II faut que, loin de m'oublier, / Il m'écrive avec allégresse, / Ou sur le dos
de son greffier, / Ou sur le cul de sa
maîtresse. / Ah ! Datez du cul de Manon ; / C’est de là qu’il faut
m’écrire ; / C’est le vrai trépied d’Apollon, / Plein du beau feu qui vous inspire. /
Ecrivez donc en vers badins ; / Mais, en commençant votre épître, / La
plume échappe de vos mains, / Et vous f… votre pupitre.
Voltaire – Lettre àM. De Cideville - 20 septembre 1735.
Dans le courrier de Voltaire, le cul de Manon est un support, qui se présente comme
alternative au dos du greffier ; il est simplement ce qu’on a « sous
la main » quand le besoin d’écrire se fait sentir.

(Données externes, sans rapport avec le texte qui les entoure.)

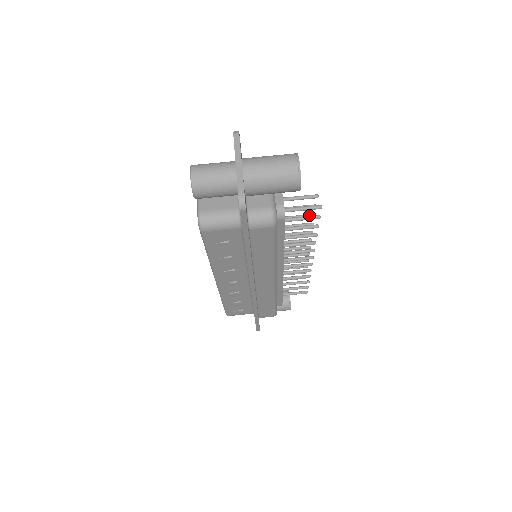
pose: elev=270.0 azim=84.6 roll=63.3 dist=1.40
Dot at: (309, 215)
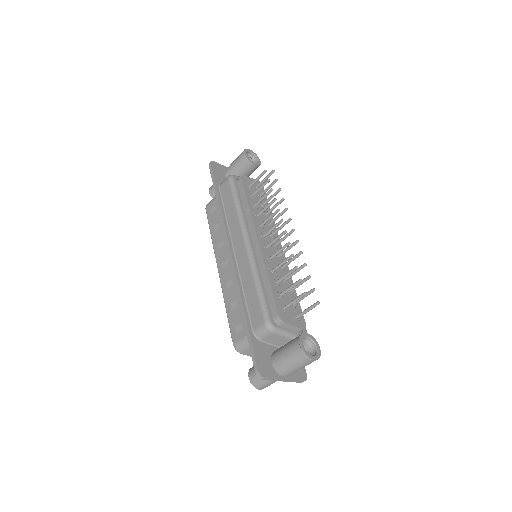
Dot at: occluded
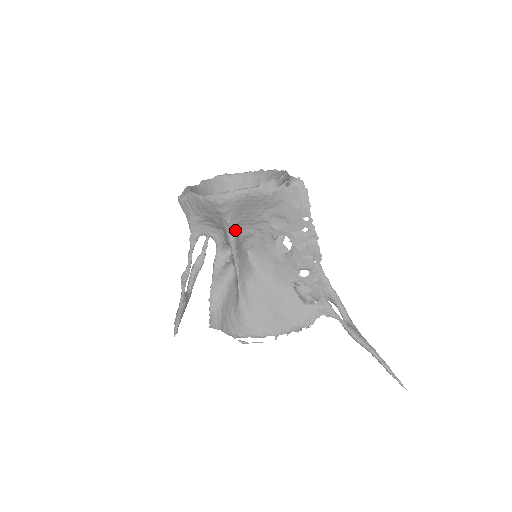
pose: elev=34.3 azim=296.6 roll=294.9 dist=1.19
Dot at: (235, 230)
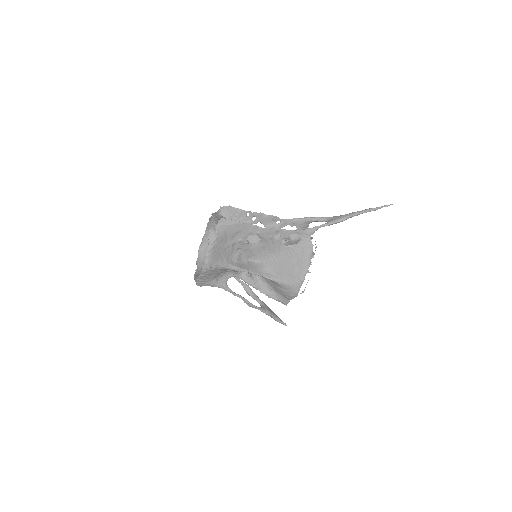
Dot at: (230, 264)
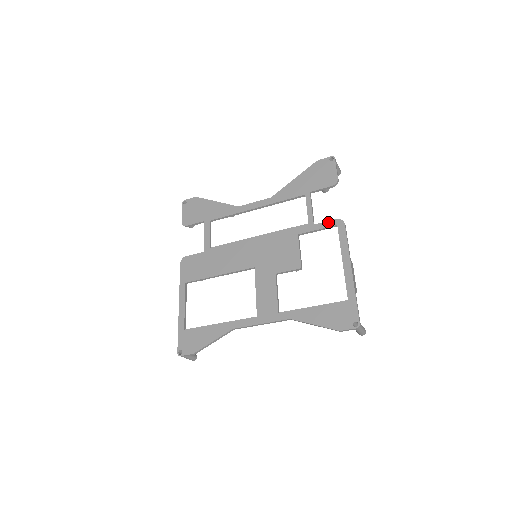
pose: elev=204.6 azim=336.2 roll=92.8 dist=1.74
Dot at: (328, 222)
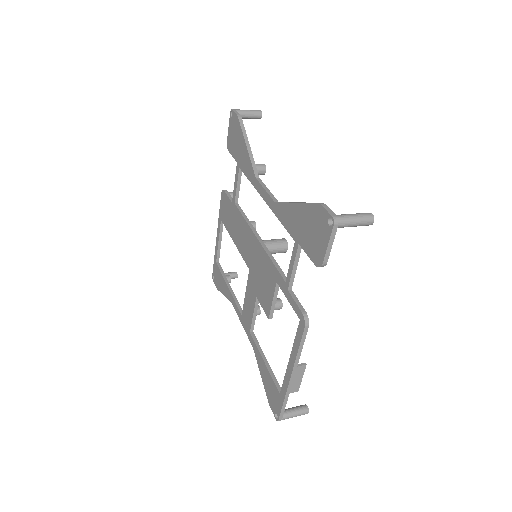
Dot at: (296, 305)
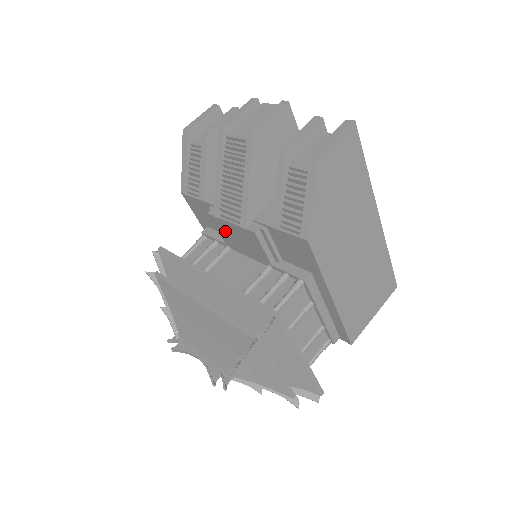
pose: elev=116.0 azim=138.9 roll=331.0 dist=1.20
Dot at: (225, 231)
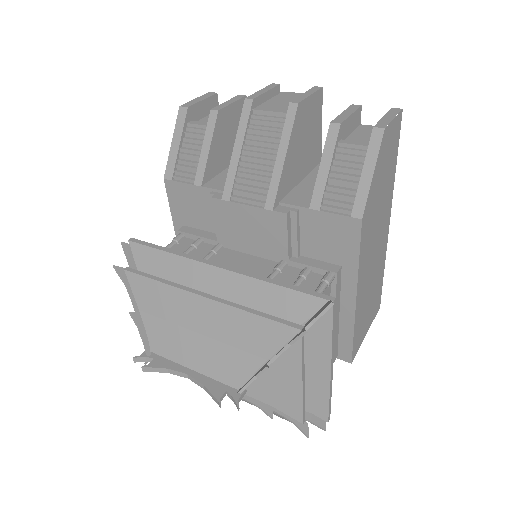
Dot at: (229, 220)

Quoi de plus banal ? Quand on a besoin d’écrire, on
prend effectivement ce qu’on trouve, ou le dos d’un ami, ou le cul de sa
maitresse, comme le confirme ce plan des Liaisons
dangereuses filmé par Stephen Frears.
John Malkovich et Laura Benson dans les Liaisons dangereuses,
Seulement, Voltaire faisant mine de s’emballer au point de ne pouvoir contrôler sa plume, va jusqu’au bout de l’image : voilà que l’écritoire redevient un cul : sa fonction érotique va pouvoir se déployer à nouveau – entravant du coup la rédaction de la lettre….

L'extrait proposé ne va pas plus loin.